Pharmabiz had reported about two years ago that the FDA was planning to start its Indian office at New Delhi with an initial investment of about $5 million, considering the fact that India has the maximum number of FDA-approved facilities outside the US. This office was to facilitate Indian companies with the procedures of filing for marketing approval for products to be launched in US, application for site inspection and other procedures dealing with the FDA. The office was envisaged to facilitate the exchange of communication between Indian companies and the US authorities, thereby saving a lot of time and resources, sources had told Pharmabiz.

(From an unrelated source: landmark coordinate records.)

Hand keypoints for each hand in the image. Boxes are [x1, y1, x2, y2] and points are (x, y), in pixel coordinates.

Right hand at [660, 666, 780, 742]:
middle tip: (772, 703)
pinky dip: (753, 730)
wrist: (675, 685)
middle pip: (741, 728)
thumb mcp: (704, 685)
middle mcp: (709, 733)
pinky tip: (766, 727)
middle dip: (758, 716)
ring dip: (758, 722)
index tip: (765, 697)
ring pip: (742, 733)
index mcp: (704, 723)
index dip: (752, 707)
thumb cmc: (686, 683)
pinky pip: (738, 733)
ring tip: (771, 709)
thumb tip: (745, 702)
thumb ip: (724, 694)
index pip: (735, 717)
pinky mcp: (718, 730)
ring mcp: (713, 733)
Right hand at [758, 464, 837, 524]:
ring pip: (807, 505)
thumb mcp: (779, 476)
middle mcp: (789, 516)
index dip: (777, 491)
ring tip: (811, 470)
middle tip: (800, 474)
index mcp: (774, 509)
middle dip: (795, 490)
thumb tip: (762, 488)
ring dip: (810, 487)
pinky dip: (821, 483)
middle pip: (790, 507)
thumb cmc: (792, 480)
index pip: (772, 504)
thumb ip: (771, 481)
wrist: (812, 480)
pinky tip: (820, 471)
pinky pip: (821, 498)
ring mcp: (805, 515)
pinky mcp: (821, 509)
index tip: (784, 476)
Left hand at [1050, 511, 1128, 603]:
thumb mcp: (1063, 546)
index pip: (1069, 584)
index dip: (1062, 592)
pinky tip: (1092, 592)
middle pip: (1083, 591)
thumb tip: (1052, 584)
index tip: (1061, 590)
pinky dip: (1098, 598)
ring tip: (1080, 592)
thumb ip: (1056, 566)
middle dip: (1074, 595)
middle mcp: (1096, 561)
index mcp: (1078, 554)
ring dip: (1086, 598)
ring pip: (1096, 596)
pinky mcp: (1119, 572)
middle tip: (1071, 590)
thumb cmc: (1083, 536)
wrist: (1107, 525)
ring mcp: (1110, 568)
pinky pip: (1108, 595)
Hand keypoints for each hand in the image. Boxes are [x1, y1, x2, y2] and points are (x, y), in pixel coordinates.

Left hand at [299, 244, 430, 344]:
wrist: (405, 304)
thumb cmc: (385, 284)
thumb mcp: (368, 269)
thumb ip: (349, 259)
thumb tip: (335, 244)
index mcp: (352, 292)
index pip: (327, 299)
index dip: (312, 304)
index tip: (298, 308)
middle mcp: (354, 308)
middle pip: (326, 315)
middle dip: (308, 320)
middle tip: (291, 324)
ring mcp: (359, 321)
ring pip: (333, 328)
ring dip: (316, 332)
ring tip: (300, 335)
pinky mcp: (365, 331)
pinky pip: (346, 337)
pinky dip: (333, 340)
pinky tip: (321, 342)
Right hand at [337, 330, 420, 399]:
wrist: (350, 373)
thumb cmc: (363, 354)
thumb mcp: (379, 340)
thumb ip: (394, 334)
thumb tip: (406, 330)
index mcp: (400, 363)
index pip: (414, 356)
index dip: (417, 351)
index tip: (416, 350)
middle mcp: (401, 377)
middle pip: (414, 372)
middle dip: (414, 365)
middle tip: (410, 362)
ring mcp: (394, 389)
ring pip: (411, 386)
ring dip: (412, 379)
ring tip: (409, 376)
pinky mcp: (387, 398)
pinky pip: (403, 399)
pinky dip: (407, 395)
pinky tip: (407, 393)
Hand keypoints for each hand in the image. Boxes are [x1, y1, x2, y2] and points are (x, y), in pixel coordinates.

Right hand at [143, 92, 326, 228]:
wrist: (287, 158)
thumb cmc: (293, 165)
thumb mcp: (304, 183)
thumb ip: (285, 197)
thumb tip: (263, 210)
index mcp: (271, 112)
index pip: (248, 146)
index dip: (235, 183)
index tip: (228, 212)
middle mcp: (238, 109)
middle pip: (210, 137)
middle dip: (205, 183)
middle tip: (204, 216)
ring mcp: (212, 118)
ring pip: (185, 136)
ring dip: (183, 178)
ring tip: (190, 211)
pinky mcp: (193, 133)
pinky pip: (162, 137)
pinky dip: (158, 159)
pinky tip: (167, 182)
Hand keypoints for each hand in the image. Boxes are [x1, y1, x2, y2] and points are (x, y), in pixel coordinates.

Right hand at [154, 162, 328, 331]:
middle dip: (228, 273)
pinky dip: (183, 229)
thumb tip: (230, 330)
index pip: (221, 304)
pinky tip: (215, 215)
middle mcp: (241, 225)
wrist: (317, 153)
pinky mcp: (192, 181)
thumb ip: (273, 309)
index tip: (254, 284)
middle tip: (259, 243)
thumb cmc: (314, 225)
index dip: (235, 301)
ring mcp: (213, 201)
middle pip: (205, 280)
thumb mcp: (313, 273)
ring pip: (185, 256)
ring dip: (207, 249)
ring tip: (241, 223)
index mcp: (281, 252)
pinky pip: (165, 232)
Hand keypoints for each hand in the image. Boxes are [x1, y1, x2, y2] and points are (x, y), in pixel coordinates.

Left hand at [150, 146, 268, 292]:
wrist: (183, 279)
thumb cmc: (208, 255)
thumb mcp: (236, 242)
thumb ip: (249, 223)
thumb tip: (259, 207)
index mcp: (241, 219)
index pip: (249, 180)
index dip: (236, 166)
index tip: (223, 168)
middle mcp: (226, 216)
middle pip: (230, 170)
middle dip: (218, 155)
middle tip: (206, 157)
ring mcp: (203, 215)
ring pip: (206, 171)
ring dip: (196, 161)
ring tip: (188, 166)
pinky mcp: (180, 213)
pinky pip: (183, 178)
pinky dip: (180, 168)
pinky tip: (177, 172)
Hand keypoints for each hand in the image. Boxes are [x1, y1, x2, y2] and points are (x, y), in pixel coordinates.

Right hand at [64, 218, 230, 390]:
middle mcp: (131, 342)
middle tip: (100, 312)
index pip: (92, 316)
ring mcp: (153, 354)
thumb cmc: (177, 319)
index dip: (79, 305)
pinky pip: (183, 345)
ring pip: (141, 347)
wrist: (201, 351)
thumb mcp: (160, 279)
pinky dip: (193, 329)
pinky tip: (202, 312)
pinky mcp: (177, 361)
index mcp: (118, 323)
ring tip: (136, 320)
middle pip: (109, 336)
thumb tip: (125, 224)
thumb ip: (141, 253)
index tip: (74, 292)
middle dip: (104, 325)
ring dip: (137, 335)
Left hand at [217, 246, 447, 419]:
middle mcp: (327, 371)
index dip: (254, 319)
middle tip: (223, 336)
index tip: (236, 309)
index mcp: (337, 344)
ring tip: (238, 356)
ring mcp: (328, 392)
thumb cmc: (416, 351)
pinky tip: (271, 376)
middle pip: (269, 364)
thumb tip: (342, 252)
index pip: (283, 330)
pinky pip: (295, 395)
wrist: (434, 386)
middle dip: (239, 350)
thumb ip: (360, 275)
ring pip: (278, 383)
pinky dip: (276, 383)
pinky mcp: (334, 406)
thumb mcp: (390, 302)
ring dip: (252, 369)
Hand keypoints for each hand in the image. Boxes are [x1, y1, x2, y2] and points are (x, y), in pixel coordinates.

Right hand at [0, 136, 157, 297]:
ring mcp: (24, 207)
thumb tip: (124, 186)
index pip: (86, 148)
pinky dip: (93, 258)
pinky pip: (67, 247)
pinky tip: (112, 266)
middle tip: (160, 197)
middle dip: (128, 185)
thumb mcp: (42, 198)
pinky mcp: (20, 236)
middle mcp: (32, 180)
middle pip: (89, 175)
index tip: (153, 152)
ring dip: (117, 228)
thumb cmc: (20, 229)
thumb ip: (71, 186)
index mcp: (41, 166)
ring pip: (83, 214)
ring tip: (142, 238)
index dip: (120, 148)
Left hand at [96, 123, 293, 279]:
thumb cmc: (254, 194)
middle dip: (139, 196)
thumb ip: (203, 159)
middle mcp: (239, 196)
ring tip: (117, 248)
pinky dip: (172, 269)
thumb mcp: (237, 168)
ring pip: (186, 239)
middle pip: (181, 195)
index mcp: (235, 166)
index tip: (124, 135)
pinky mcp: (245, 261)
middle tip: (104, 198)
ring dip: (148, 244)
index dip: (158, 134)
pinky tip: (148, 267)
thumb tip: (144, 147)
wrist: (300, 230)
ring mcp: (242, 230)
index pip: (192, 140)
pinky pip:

Dr Leepay told the seminar, attended by a good contingent of Indian participants, that it was not mandatory that a new drug marketing application in the US be supported by a US study and there had been instances of marketing applications wholly supported by non-US studies. However, the FDA had criteria that non-US studies were expected to meet US standards and that non-US data was reviewed to the same standards as data from the US. Though the FDA had a long history of inspection of clinical trials outside the US, its experience in the Asia/Pacific region was limited, and the region currently accounts for only 5 per cent of FDA’s international inspections. He also clarified that the FDA does not certify clinical investigators, clinical sites, sponsors or ethics committees, nor does it approve study protocols or informed consent documents.